§ **Job**:
Word for word, transcribe the data below from the line with "- [ ] **Progress tracking** configured" to the line with "- [ ] **Error monitoring**", keeping both of those lines.

§ **Records to process**:
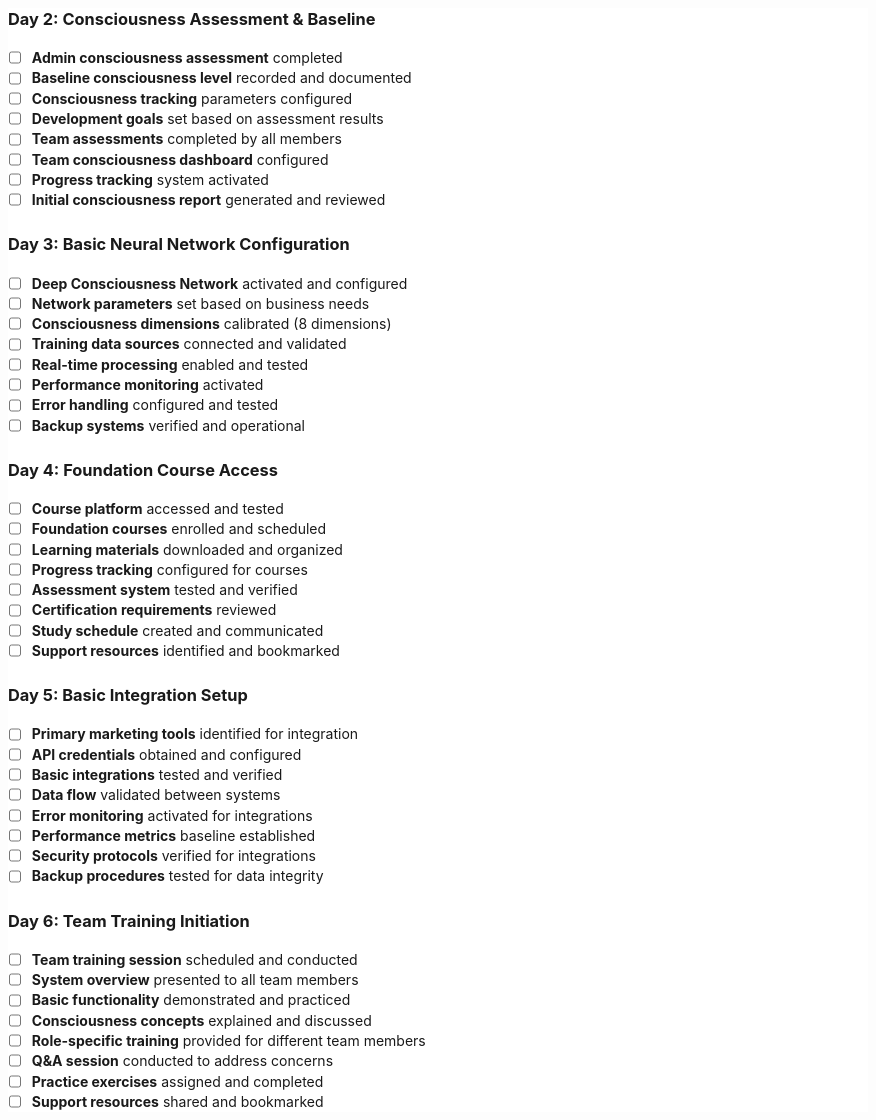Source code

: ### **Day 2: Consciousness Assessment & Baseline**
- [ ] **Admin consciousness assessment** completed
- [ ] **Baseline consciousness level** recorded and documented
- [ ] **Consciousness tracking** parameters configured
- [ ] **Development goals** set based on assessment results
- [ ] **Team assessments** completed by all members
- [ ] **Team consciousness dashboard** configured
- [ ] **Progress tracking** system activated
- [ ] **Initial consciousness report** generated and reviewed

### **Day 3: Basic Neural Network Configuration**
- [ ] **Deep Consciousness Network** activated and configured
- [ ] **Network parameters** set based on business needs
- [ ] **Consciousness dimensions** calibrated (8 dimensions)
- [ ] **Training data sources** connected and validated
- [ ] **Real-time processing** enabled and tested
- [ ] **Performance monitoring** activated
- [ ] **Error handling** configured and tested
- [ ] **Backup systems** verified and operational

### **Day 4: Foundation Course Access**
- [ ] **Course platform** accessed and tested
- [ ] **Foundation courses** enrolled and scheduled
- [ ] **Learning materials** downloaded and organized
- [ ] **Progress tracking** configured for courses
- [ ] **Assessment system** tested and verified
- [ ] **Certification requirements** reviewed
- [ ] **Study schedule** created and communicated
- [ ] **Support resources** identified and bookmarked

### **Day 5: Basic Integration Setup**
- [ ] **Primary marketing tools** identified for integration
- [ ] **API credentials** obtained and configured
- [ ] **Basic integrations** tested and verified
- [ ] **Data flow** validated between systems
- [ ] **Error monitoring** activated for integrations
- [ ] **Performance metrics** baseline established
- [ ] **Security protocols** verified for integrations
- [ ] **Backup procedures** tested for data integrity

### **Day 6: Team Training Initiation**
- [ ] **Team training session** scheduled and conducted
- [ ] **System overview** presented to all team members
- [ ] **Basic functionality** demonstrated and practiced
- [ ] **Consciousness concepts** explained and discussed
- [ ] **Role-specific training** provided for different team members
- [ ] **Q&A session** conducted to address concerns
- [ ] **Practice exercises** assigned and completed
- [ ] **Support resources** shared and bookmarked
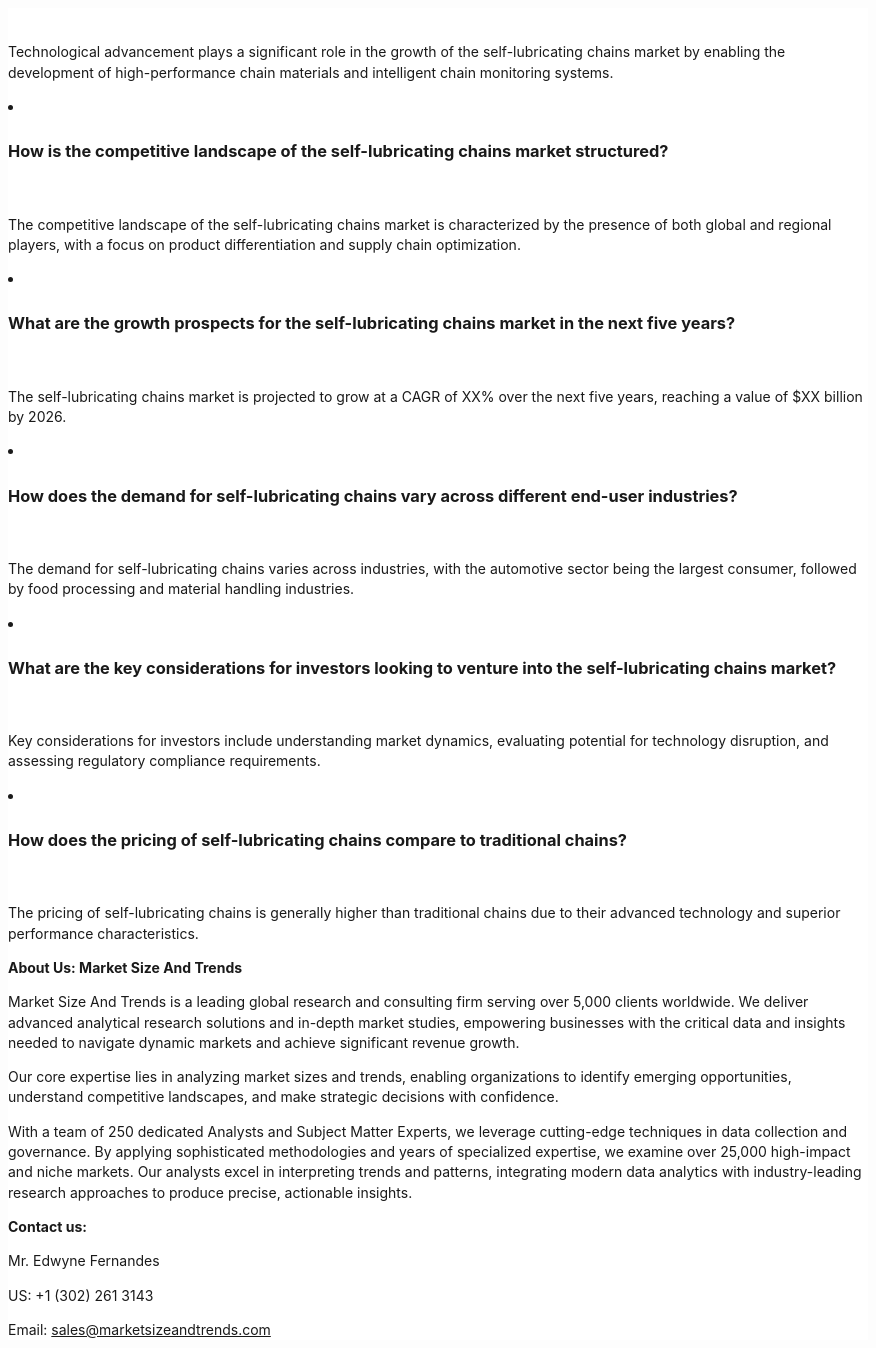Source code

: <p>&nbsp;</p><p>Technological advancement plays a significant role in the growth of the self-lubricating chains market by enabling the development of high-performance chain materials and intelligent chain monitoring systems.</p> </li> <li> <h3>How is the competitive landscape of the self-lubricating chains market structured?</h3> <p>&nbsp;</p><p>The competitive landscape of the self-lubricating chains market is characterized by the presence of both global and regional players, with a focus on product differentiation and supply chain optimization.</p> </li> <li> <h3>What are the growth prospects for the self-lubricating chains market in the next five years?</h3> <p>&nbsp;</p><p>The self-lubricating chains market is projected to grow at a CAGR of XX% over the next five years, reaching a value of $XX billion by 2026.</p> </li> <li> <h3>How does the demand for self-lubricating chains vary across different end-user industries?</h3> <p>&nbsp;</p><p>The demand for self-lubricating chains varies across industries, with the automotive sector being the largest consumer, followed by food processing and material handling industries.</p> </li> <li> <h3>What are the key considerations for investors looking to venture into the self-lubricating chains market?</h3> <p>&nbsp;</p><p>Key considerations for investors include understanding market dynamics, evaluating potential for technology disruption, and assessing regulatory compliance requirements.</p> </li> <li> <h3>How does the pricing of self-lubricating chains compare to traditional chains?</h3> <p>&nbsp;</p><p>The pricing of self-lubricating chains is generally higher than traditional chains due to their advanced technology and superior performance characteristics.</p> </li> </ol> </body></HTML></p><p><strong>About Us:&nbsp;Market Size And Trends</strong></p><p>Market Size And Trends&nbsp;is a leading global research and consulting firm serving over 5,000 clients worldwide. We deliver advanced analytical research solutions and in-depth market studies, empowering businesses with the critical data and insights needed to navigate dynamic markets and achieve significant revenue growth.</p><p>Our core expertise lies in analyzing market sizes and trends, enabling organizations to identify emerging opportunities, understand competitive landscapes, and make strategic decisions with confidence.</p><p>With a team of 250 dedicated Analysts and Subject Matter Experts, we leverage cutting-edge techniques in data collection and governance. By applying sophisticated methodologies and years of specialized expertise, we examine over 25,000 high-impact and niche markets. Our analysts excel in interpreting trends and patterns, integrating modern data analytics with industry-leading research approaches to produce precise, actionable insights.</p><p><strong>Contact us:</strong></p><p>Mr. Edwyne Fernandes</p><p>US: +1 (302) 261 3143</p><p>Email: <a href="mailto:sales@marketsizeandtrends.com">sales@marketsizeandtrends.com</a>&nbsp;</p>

§ **Task result**:
- [ ] **Progress tracking** configured for courses
- [ ] **Assessment system** tested and verified
- [ ] **Certification requirements** reviewed
- [ ] **Study schedule** created and communicated
- [ ] **Support resources** identified and bookmarked

### **Day 5: Basic Integration Setup**
- [ ] **Primary marketing tools** identified for integration
- [ ] **API credentials** obtained and configured
- [ ] **Basic integrations** tested and verified
- [ ] **Data flow** validated between systems
- [ ] **Error monitoring** activated for integrations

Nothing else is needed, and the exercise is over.